PROBLEM DETAILS: Pictures aside, can you reproduce the records word for word?

==== INFORMATION SHOWN

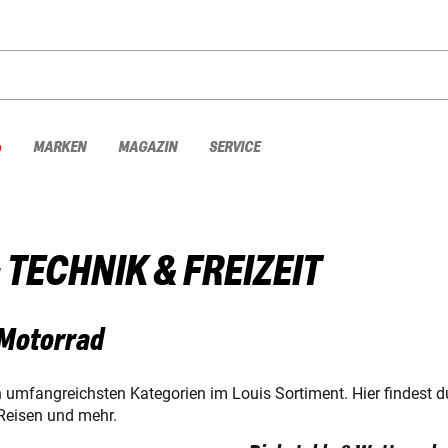
%
MARKEN
MAGAZIN
SERVICE
ECHNIK & FREIZEIT
 Motorrad
 umfangreichsten Kategorien im Louis Sortiment. Hier findest 
 Reisen und mehr.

========

RESPONSE BELOW:
%
MARKEN
MAGAZIN
SERVICE
ECHNIK & FREIZEIT
 Motorrad
 umfangreichsten Kategorien im Louis Sortiment. Hier findest 
 Reisen und mehr.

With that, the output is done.